[[ Document excerpt open ]]

As for the Giant Chinchilla :cry1:A whopping _22 pounds_ of total love who came to Chicago Ridge and came thisclose to coming home with me, Fiona's and my family's preferences notwithstanding. We were told he was just about a year old. He was adopted quickly by a family with a disabled husband who just adored him -and the bunny was dead within a week. At necropsy, the vet felt his organs were that of a ten-year old rabbit. No idea whether he was vastly older than we were told, or whether his enormous size did his organs in at a young age.


----------



## Jenk (Jul 13, 2009)

*BlueFrog wrote: *


> Toji is super cute and one of the sweetest buns I've met. She's one of those rare "total package" pets and I hope she finds a great home ASAP, especially since she's been a shelter bun twice.



_Awww_...I hope that both Toji and Alex find their forever homes ASAP.





> As for the Giant Chinchilla :cry1:A whopping _22 pounds_ of total love who came to Chicago Ridge and came thisclose to coming home with me, Fiona's and my family's preferences notwithstanding. We were told he was just about a year old. He was adopted quickly by a family with a disabled husband who just adored him -and the bunny was dead within a week. At necropsy, the vet felt his organs were that of a ten-year old rabbit. No idea whether he was vastly older than we were told, or whether his enormous size did his organs in at a young age.


_Wow_. :cry2 That poor family...the shock and heartache that they must have felt. Hopefully, they'll brave bun ownership again.

[[ Document excerpt closed ]]
[[ Source information open ]]

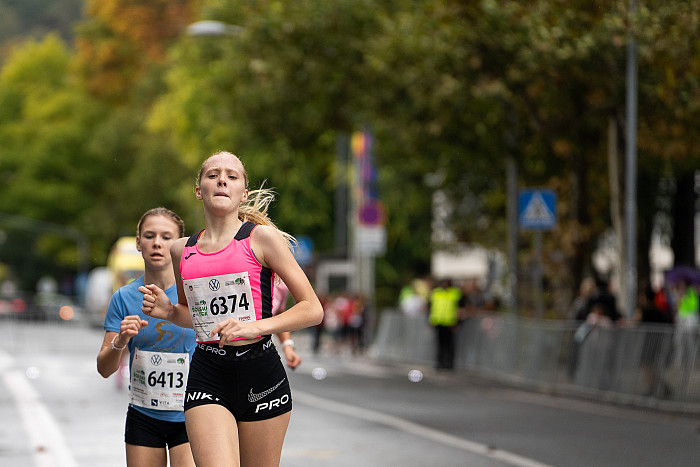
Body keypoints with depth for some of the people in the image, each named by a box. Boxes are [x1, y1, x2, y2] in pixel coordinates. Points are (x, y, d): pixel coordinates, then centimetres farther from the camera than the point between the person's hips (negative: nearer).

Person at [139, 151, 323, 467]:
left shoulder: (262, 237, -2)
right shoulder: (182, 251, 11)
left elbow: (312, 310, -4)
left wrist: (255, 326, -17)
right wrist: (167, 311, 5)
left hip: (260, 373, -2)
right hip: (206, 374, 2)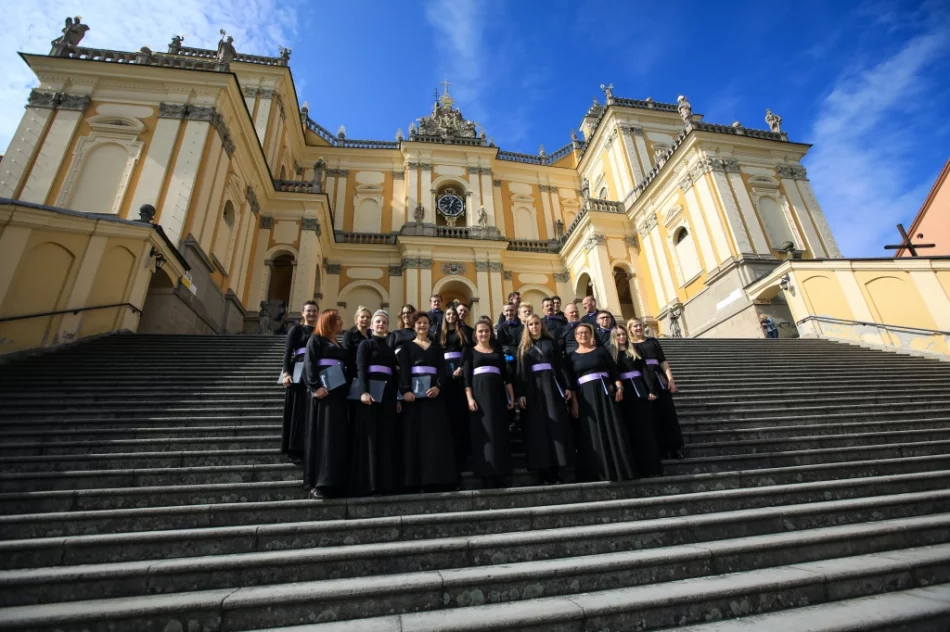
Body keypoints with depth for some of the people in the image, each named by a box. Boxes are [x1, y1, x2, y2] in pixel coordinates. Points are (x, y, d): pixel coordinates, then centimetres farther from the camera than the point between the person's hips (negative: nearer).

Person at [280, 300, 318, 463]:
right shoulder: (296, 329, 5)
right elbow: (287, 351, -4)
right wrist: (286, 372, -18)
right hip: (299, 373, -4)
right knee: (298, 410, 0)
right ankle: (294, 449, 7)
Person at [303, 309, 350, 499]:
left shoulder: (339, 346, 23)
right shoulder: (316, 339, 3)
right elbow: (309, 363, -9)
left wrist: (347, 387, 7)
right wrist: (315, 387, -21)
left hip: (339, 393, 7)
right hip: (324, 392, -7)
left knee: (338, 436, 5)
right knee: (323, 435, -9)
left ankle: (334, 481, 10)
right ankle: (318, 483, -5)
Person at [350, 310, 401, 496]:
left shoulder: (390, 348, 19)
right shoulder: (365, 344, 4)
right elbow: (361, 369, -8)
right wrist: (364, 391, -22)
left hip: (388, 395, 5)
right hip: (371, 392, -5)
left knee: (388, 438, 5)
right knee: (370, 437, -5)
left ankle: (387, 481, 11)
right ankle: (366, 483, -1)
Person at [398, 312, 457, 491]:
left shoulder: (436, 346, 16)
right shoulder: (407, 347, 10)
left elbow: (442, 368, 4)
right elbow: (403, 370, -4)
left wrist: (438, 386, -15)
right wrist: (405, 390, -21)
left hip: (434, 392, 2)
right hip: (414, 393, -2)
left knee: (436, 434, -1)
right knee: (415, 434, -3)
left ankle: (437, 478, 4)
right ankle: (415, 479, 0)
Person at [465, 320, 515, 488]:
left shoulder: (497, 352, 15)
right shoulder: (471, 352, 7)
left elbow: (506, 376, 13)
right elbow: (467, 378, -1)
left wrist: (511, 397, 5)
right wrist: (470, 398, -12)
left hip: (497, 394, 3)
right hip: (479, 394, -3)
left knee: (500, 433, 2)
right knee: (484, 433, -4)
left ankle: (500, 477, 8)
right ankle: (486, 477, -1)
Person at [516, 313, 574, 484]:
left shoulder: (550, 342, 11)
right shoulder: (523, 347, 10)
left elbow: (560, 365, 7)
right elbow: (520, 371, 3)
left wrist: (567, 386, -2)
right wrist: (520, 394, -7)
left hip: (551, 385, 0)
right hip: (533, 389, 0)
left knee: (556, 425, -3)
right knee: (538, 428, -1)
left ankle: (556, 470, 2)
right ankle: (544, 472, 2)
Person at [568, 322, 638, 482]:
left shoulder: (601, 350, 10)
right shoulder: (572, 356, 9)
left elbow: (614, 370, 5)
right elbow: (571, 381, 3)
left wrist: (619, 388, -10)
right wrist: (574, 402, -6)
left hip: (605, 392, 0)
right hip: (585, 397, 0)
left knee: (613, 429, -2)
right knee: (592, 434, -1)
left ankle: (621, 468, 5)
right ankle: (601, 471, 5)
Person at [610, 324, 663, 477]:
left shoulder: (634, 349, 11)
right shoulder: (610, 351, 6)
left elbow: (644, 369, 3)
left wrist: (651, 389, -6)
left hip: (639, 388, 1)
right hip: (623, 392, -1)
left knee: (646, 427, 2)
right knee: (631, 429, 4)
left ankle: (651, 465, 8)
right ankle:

[[ Source information closed ]]

### [Aim of the exercise]
Carry the rabbit adoption forum thread on past its last reply, keeping its tone and format. These lines aren't needed for anything here.

### [Answer space]
----------



## BlueFrog (Jul 17, 2009)

Oversized photos for an oversized bunny! 

Click here

And here


----------



## AngelnSnuffy (Jul 18, 2009)

Wow! Gorgeousness!


----------



## Jenk (Jul 18, 2009)

*BlueFrog wrote: *


> Oversized photos for an oversized bunny!
> 
> Click here
> 
> And here




_EEEEEEEE!!!!_ Most people seem to prefer lop ears; I am an utter fool for straight bun ears. 

I pretend that Zoe's and Pink's ears are made of dark chocolate, while Emma's are caramel. And I tell the buns, "I'm gonna nibble your ears." I wonder what I could pretend a gray bun's ears are....Somehow, the idea of nibbling on a dust bunny isn't overly appealing. _LOL_

Okay, so I cannot--can _NOT_--have a Flemmie--much less a fourth bun. But Alex is a beaut! If you have any further contact with him, please give him pets (as well as hugs and kisses, if he'll let you), and whisper to him that they're from me.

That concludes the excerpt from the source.